═══ Given records ═══

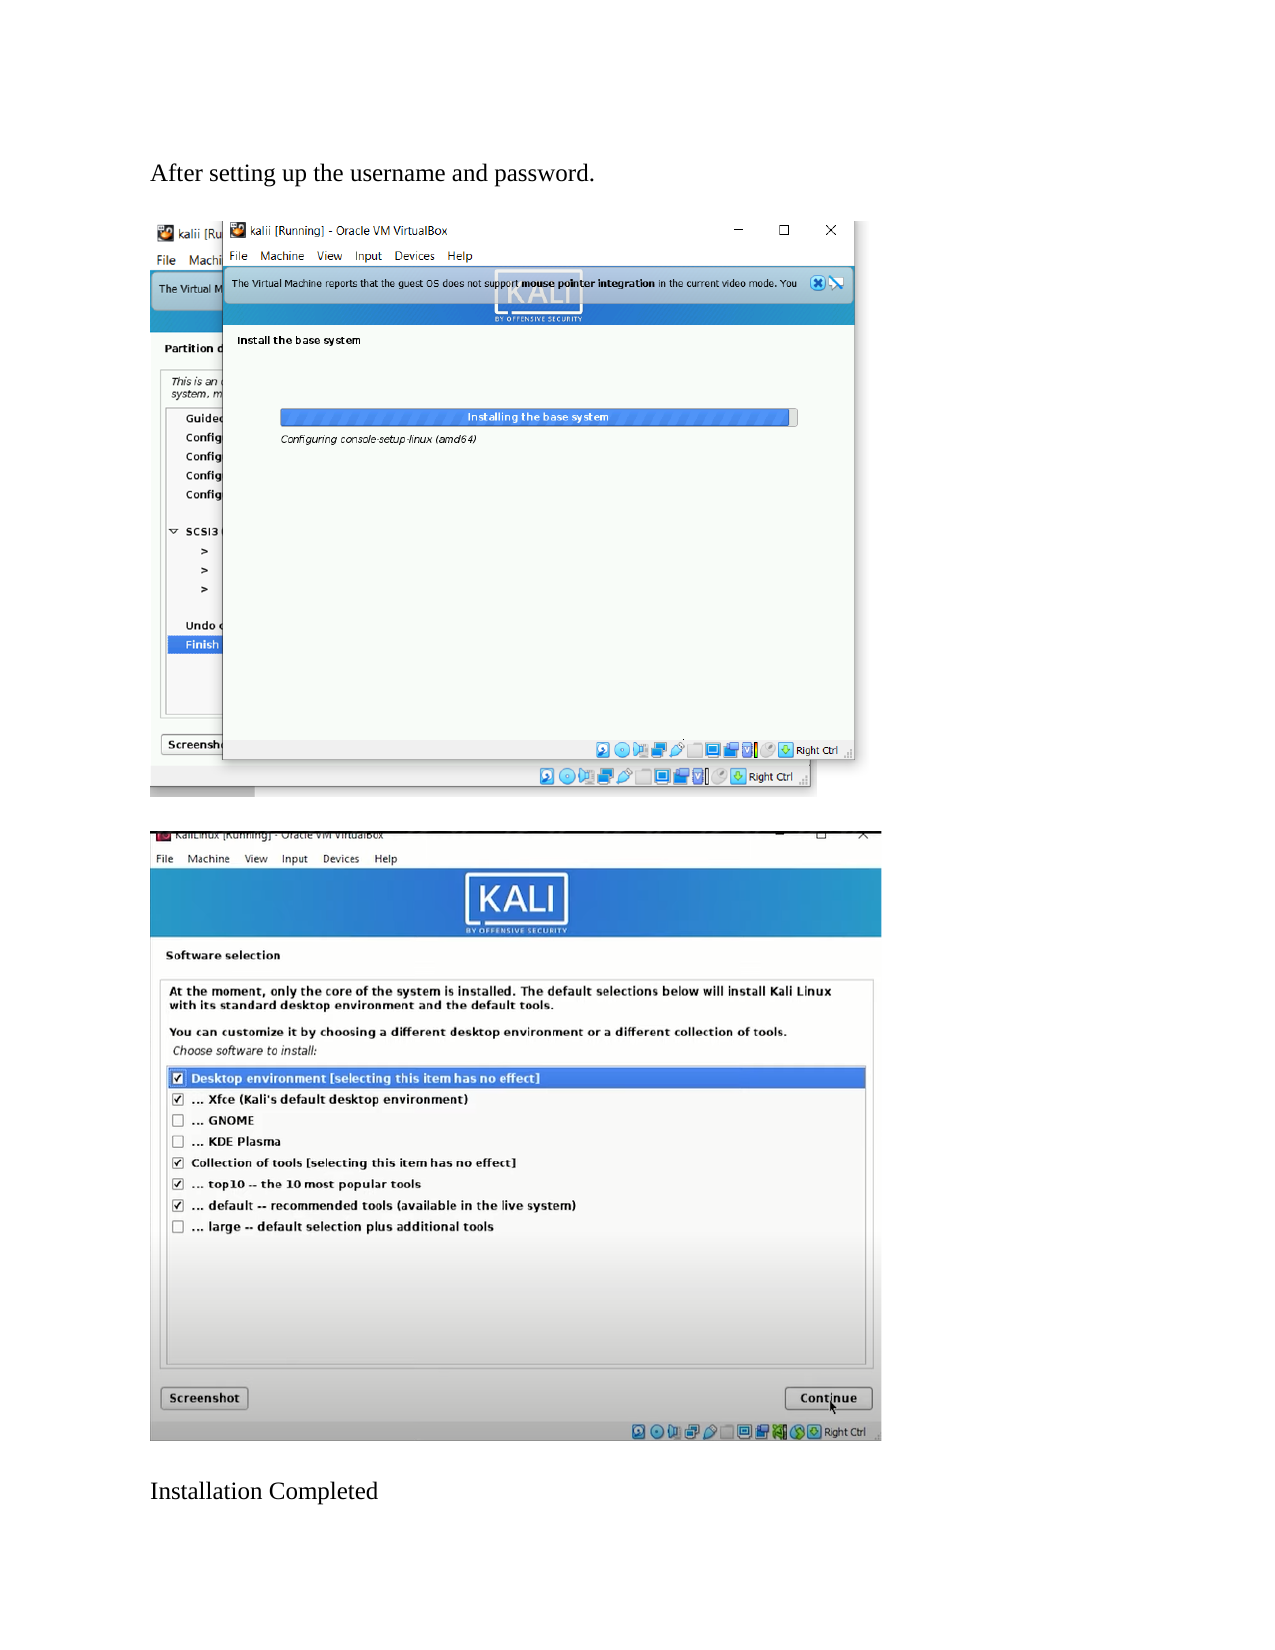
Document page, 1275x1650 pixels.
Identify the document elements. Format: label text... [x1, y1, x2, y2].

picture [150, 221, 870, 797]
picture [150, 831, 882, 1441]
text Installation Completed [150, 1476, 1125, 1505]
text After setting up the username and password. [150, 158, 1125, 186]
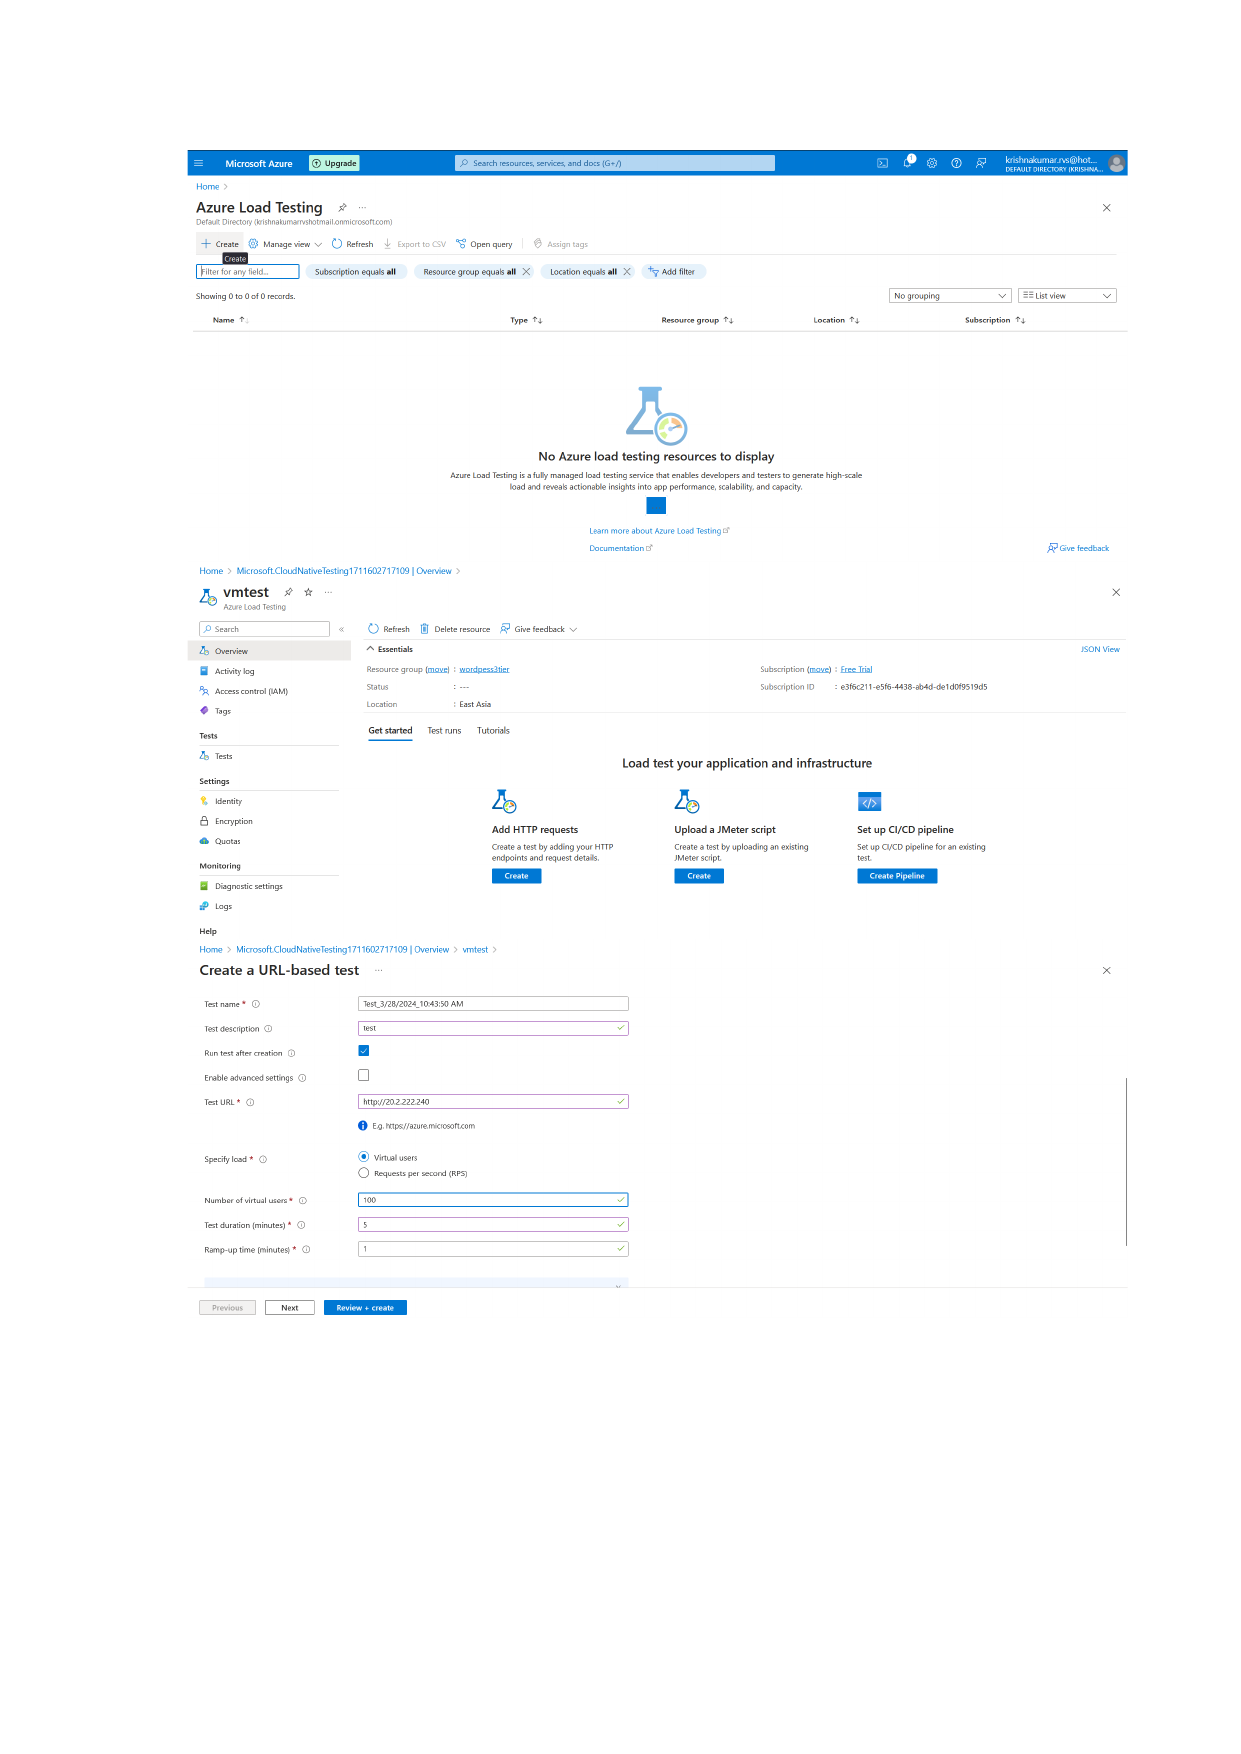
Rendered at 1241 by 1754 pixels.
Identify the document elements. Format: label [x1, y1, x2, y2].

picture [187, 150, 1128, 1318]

═══

■ Task statement: Look over the listing above. Pick out and copy every line that includes "pixels".

■ Result of this exercise:
Document page, 1275x1650 pixels.
Rendered at 1241 by 1754 pixels.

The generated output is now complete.